[[ Text provided open ]]

Stephen Pinker, professor of cognitive psychology at Harvard, has written a series of books on language and cognition. I just think this guy is at the level of Carl Sagan in terms of relating scientific ideas to the general public with clarity and wit. Everything I’ve read of his is gold.
Stephen Pinker
Here is a quote of Stephen Pinker from his book
The Blank Slate: the modern denial of human nature., that address the problem we’re discussing here of scientific ‘levels’:
P69 Reductionism, like cholesterol, comes in good and bad forms. Bad reductionism – also called “greedy reductionism” or “destructive reductionism” – consists of trying to explain a phenomenon in terms of its smallest or simplest constituents. Greedy reductionism is not a straw man. I know several scientists who believe (or at least say to granting agencies) that we will make breakthroughs in education, conflict resolution, and other social concerns by studying the biophysics of neural membranes or the molecular structure of the synapse. But greedy reductionism is far from the majority view, and it is easy to show why it is wrong. As the philosopher Hilary Putnam has pointed out, even the simple fact that a square peg won’t fit into a round hole cannot be explained in terms of molecules and atoms but only at a higher level of analysis involving rigidity (regardless of what makes the peg rigid) and geometry. And if anyone really thought that sociology or literature or history could be replaced by biology, why stop there? Biology could in turn be ground up into chemistry, and chemistry into physics, leaving one struggling to explain the causes of World War I in terms of electrons and quarks. Even if WW I consisted of nothing but a very, very large number of quarks in a very, very complicated pattern of motion, no insight is gained by describing it that way.
Good reductionism (also called Hierarchical reductionism) consists not of replacing one field of knowledge with another but of connecting or unifying them. The building blocks used by one field are put under a microscope by another. The black boxes get opened; the promissory notes get cashed. A geographer might explain why the coastline of Africa fits into the coastline of the Americas by saying that the landmasses were once adjacent but sat on different plates, which drifted apart. The question of why the plates move gets passed on to the geologist, who appeal to an upwelling of magma that pushes them apart. As for how the magma got so hot, they call in the physicists to explain the reactions in the Earth’s core and mantle. None of the scientists is dispensable. An isolated geographer would have to invoke magic to move the continents, and an isolated physicist could not have predicted the shape of South America.
So, too, for the bridge between biology and culture.
- The Blank Slate, Stephen Pinker, 2002
So the idea, I gather, is to look for ‘good reductionism’ that ‘connects and unifies’ and to reject ‘bad reductionism’ that tries to replace. But I know this is no easy task. The relativism that allows different levels of perspective results in conflict whenever the draw bridge is lowered to decide a real issue. What percentage of the murderer’s behavior is due to biology? What percentage to environment and culture? What percentage to free will?
The problem of ‘levels’ has been around since Eve and Adam – and is not going to go away, me believes, anytime soon.

[[ Text provided closed ]]

__Problems and tasks__
**1)** In the post on reductionism, what two other names does the quoted passage give for bad reductionism?
**2)** Print the part of the post on reductionism starting at "So, too, for" and ending at "believes, anytime soon.".
**3)** Decide whether each statement agrees with the post on reductionism: (a) The Blank Slate is dated 2002. (b) The quoted passage calls greedy reductionism the majority view. (c) In the continents example, geologists explain how the magma got so hot. Answer yes or no for each and quote the deciding words.

[[ Stored data open ]]

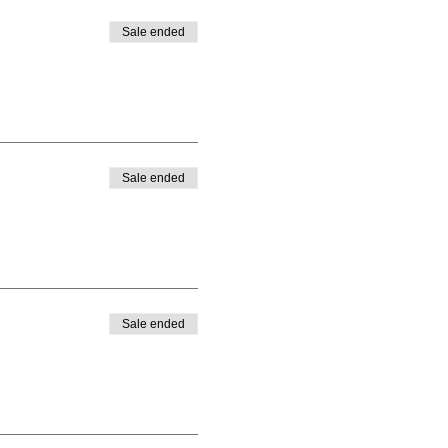
Sale ended
Sale ended
Sale ended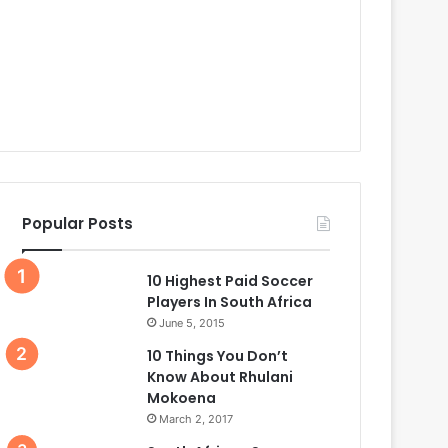
Popular Posts
10 Highest Paid Soccer
Players In South Africa
June 5, 2015
10 Things You Don’t
Know About Rhulani
Mokoena
March 2, 2017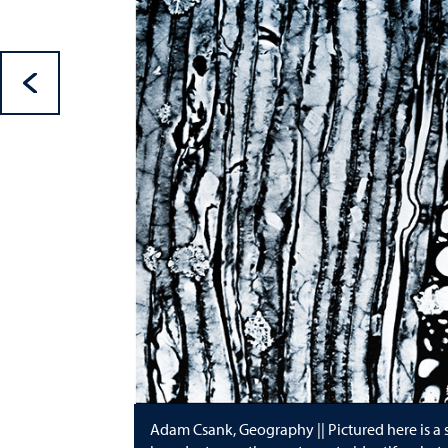
Previous Slid
Adam Csank, Geography || Pictured here is a s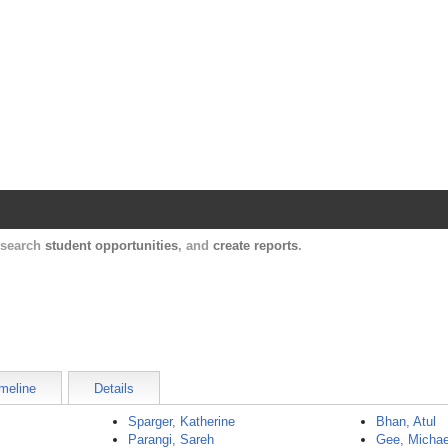
Harvard Catalyst Profiles
Contact, publication, and social network informatio
, search
student opportunities
, and
create reports
.
meline
Details
Sparger, Katherine
Bhan, Atul
Parangi, Sareh
Gee, Michae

[[ Stored data closed ]]

__Your responses__
**1)** "Greedy reductionism" and "destructive reductionism."

**2)**
So, too, for the bridge between biology and culture.
- The Blank Slate, Stephen Pinker, 2002
So the idea, I gather, is to look for ‘good reductionism’ that ‘connects and unifies’ and to reject ‘bad reductionism’ that tries to replace. But I know this is no easy task. The relativism that allows different levels of perspective results in conflict whenever the draw bridge is lowered to decide a real issue. What percentage of the murderer’s behavior is due to biology? What percentage to environment and culture? What percentage to free will?
The problem of ‘levels’ has been around since Eve and Adam – and is not going to go away, me believes, anytime soon.

**3)**
(a) Yes: "The Blank Slate, Stephen Pinker, 2002"
(b) No: "But greedy reductionism is far from the majority view"
(c) No: "As for how the magma got so hot, they call in the physicists to explain the reactions in the Earth’s core and mantle."